SePPO: Semi-Policy Preference Optimization for Diffusion Alignment

Reinforcement learning from human feedback (RLHF) methods are emerging as a way to fine-tune diffusion models (DMs) for visual generation. However, commonly used on-policy strategies are limited by the generalization capability of the reward model, while off-policy approaches require large amounts of difficult-to-obtain paired human-annotated data, particularly in visual generation tasks. To address the limitations of both on- and off-policy RLHF, we propose a preference optimization method that aligns DMs with preferences without relying on reward models or paired human-annotated data. Specifically, we introduce a Semi-Policy Preference Optimization (SePPO) method. SePPO leverages previous checkpoints as reference models while using them to generate on-policy reference samples, which replace "losing images" in preference pairs. This approach allows us to optimize using only off-policy "winning images." Furthermore, we design a strategy for reference model selection that expands the exploration in the policy space. Notably, we do not simply treat reference samples as negative examples for learning. Instead, we design an anchor-based criterion to assess whether the reference samples are likely to be winning or losing images, allowing the model to selectively learn from the generated reference samples. This approach mitigates performance degradation caused by the uncertainty in reference sample quality. We validate SePPO across both text-to-image and text-to-video benchmarks. SePPO surpasses all previous approaches on the text-to-image benchmarks and also demonstrates outstanding performance on the text-to-video benchmarks. Code will be released in https://github.com/DwanZhang-AI/SePPO.
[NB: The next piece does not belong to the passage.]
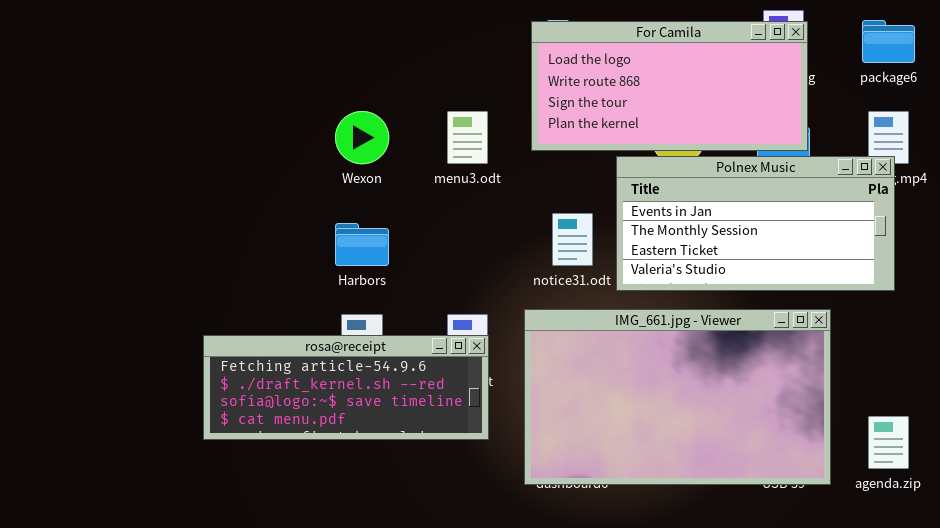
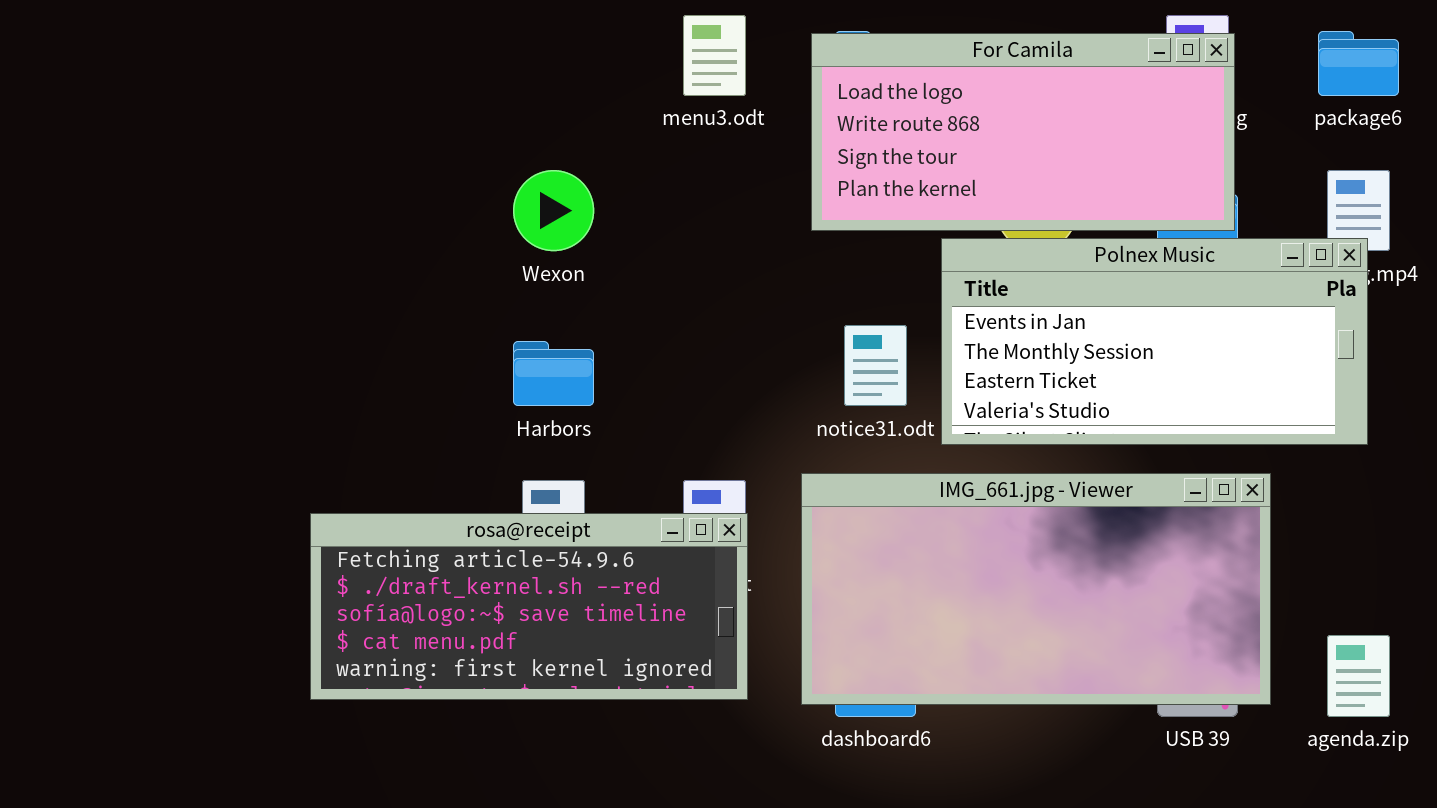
menu3.odt: [447,111,488,164] -> [683,15,746,96], moved
IMG_661.jpg - Viewer: [524,309,831,485] -> [801,473,1271,705], resized
rosa@receipt: [203,335,489,440] -> [310,513,748,700], resized

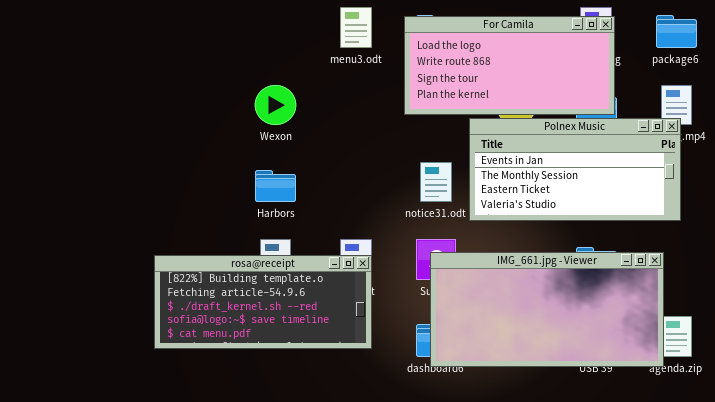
IMG_661.jpg - Viewer: [801,473,1271,705] -> [430,252,664,367], moved
rosa@receipt: [310,513,748,700] -> [154,255,372,349], scrolled up 1 row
翻译：基于人类反馈的强化学习（RLHF）方法正逐渐成为微调扩散模型（DM）以实现视觉生成的一种途径。然而，常用的在线策略方法受限于奖励模型的泛化能力，而离线策略方法则需要大量难以获取的成对人类标注数据，这在视觉生成任务中尤为突出。为了克服在线和离线策略RLHF的局限性，我们提出了一种偏好优化方法，该方法无需依赖奖励模型或成对人类标注数据即可使DM与偏好对齐。具体而言，我们引入了半策略偏好优化（SePPO）方法。SePPO利用先前的检查点作为参考模型，同时使用它们生成在线策略参考样本，以替代偏好对中的“失败图像”。这种方法使我们能够仅使用离线策略的“获胜图像”进行优化。此外，我们设计了一种参考模型选择策略，以扩展策略空间的探索。值得注意的是，我们并非简单地将参考样本视为学习的负例。相反，我们设计了一种基于锚点的准则来评估参考样本更可能属于获胜图像还是失败图像，从而使模型能够有选择地从生成的参考样本中学习。这种方法缓解了因参考样本质量不确定性导致的性能下降。我们在文本到图像和文本到视频基准测试上验证了SePPO。SePPO在文本到图像基准测试中超越了所有先前方法，并在文本到视频基准测试中也展现出卓越性能。代码将在 https://github.com/DwanZhang-AI/SePPO 发布。